Die Gruppe Abtreibungsdreamteam (Aborcyjny Dream Team) kritisiert die Regierungspläne als schweren Eingriff in die Privatsphäre von Schwangeren. Sie sieht sie als Versuch der Einschüchterung an, bei dem das Unwissen der Schwangeren ausgenutzt werde. Die Gruppe informiert daher über ihre Social-Media-Kanäle darüber, dass sowohl das Bestellen von Abtreibungspillen als auch an sich selbst durchgeführte Abtreibungen in Polen legal seien. Das betrifft auch den von der Gruppe vermittelten Zugang zu Abtreibungen im europäischen Ausland. »Ins Ausland fahren, um dort eine Abtreibung zu haben, ist legal. Eine Person dabei zu begleiten, auch. Polen endet zum Glück in Polen und außerhalb dieser Staatsgrenzen gilt unser beklopptes Abtreibungsrecht nicht«, schreibt die Gruppe.

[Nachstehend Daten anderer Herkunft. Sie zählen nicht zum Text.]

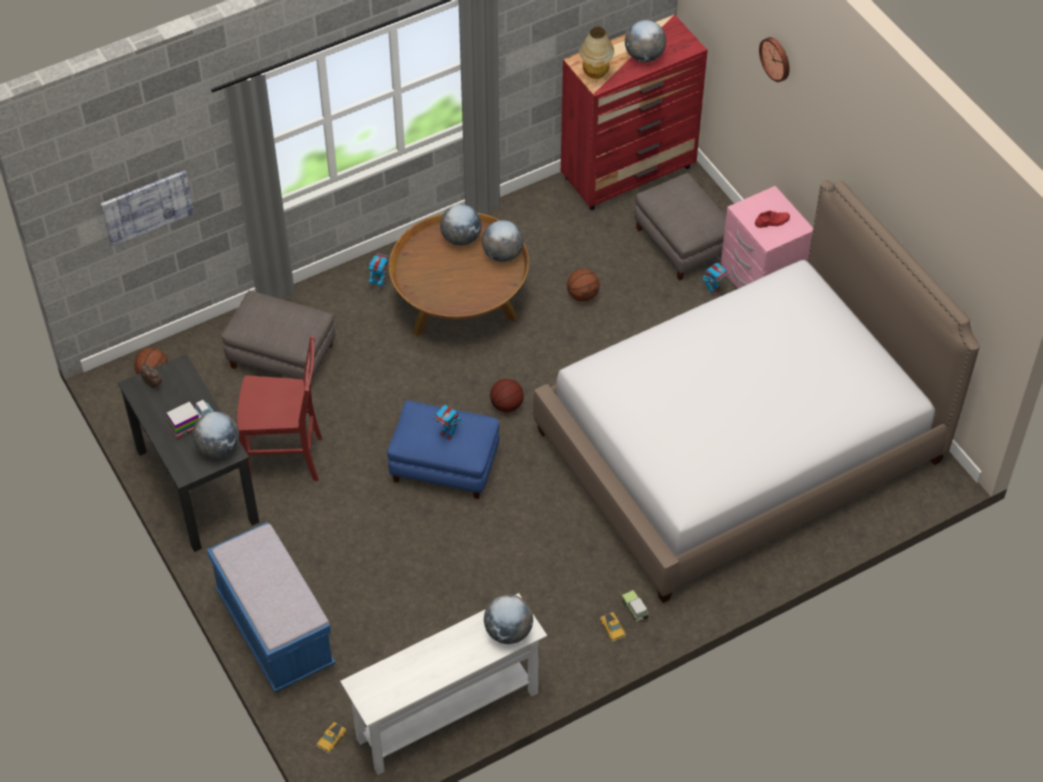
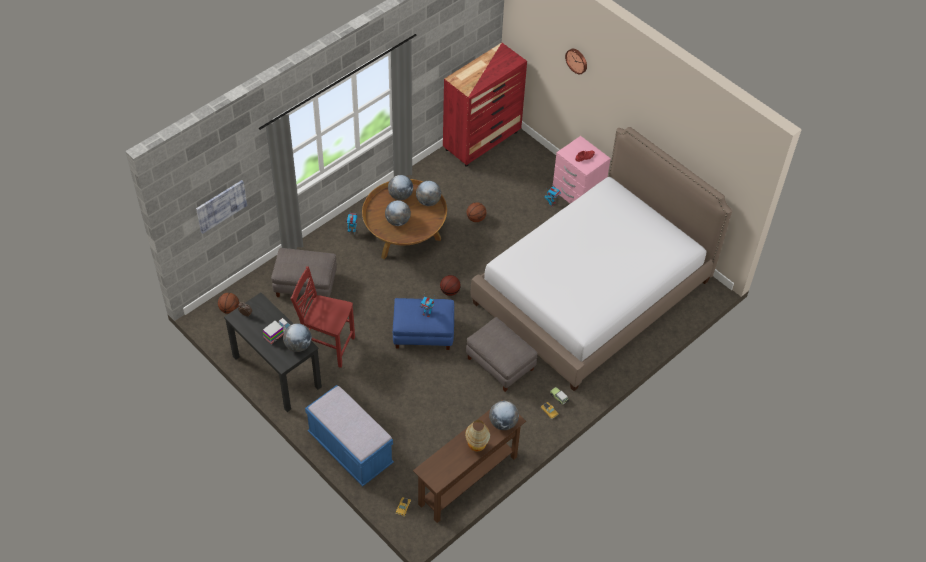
camera: 15 degrees left, 0 degrees up
red chair [237,336,322,481] -> red chair turned 150 degrees counterclockwise [291,266,355,368]
white console table [340,593,547,775] -> brown console table [413,399,526,523]
table lamp [580,27,614,79] -> table lamp moved to [465,420,490,451]
globe [625,20,666,62] -> globe moved to [385,200,411,226]
grey ottoman [634,173,726,281] -> grey ottoman moved to [466,317,537,392]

Unterdessen nehmen Repressalien gegen Pro Choice-Aktivistinnen in Polen zu. Wie Medien Anfang Dezember berichteten, steht ein Mitglied von Aborcyjny Dream Team wegen Beihilfe zur Abtreibung unter Anklage, denn die ist weiterhin verboten. Sie soll Abtreibungspillen an eine Frau weitergegeben haben, die eine Schwangerschaft in der zwölften Woche abbrechen wollte. Der Ehemann der Schwangeren hat daraufhin Anzeige bei der Polizei gestellt.

Die Gruppe erhält ungebrochen Unterstützung durch Kritikerinnen des restriktiven polnischen Abtreibungsrechts. Nach eigenen Angaben hat die Gruppe seit dem Verfassungsgerichtsurteil vom vergangenen Jahr, das Schwangerschaftsabbrüche wegen embryopathischer Indikation für verfassungswidrig erklärte und de facto einem Abtreibungsverbot gleichkommt (Jungle World 45/2020), umgerechnet knapp 380 000 Euro an Spenden gesammelt. Damit soll der Zugang zu Schwangerschaftsabbrüchen per Pille oder im Ausland für Betroffene sichergestellt werden.

In den EU-Institutionen sorgen die Angriffe auf reproduktive Rechte ebenso wie jene auf die Rechtsstaatlichkeit in Polen weiterhin für Bedenken. Nach Bekanntwerden der polnischen Regierungspläne zur Registrierung von Schwangerschaften stellten EU-Abgeordnete am 1. Dezember eine Anfrage an die EU-Kommission, ein Verletzungsverfahren gegen Polen wegen der Eingriffe in Frauen- und Datenschutzrechte zu prüfen.